Source texts of formatted documents
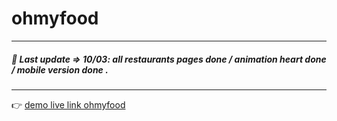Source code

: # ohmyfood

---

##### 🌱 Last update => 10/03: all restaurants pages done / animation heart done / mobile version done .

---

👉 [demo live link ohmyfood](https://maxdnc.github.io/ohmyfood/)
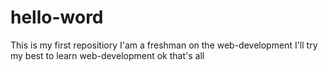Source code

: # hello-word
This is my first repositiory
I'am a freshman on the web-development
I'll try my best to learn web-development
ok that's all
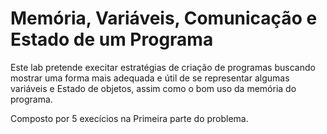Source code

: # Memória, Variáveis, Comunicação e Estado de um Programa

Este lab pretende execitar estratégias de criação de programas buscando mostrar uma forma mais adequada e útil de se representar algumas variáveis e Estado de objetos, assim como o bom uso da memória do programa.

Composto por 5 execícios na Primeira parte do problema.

---

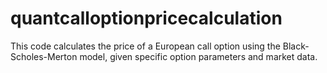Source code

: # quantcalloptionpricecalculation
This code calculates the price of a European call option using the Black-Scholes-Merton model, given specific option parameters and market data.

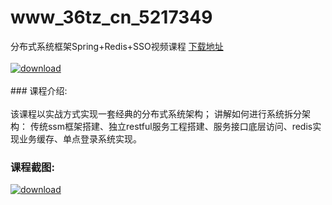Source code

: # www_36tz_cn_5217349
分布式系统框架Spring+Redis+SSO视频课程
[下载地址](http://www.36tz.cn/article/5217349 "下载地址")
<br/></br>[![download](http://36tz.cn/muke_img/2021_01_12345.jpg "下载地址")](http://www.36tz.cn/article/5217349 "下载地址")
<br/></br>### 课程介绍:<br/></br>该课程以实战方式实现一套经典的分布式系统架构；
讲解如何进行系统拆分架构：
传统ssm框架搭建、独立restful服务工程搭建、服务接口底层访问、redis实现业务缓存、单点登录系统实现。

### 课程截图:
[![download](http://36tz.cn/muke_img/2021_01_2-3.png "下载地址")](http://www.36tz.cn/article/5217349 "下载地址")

==

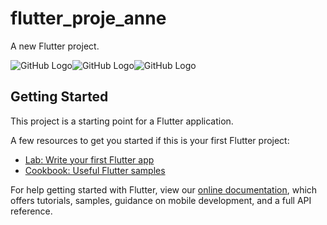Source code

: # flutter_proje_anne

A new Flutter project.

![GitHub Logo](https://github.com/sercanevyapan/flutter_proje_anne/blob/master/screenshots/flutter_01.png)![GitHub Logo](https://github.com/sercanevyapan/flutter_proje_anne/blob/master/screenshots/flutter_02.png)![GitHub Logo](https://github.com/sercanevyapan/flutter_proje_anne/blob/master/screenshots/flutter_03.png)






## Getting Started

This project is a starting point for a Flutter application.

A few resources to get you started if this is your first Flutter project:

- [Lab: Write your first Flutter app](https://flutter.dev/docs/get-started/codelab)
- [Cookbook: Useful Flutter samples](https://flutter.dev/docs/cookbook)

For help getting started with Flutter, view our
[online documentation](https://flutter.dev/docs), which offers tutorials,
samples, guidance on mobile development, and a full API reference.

* EXERCISE PROMPT *
Lines containing the word "下载地址" are to be located in the entries and copied.

* ANSWER SPACE *
[下载地址](http://www.36tz.cn/article/5217349 "下载地址")
<br/></br>[![download](http://36tz.cn/muke_img/2021_01_12345.jpg "下载地址")](http://www.36tz.cn/article/5217349 "下载地址")
[![download](http://36tz.cn/muke_img/2021_01_2-3.png "下载地址")](http://www.36tz.cn/article/5217349 "下载地址")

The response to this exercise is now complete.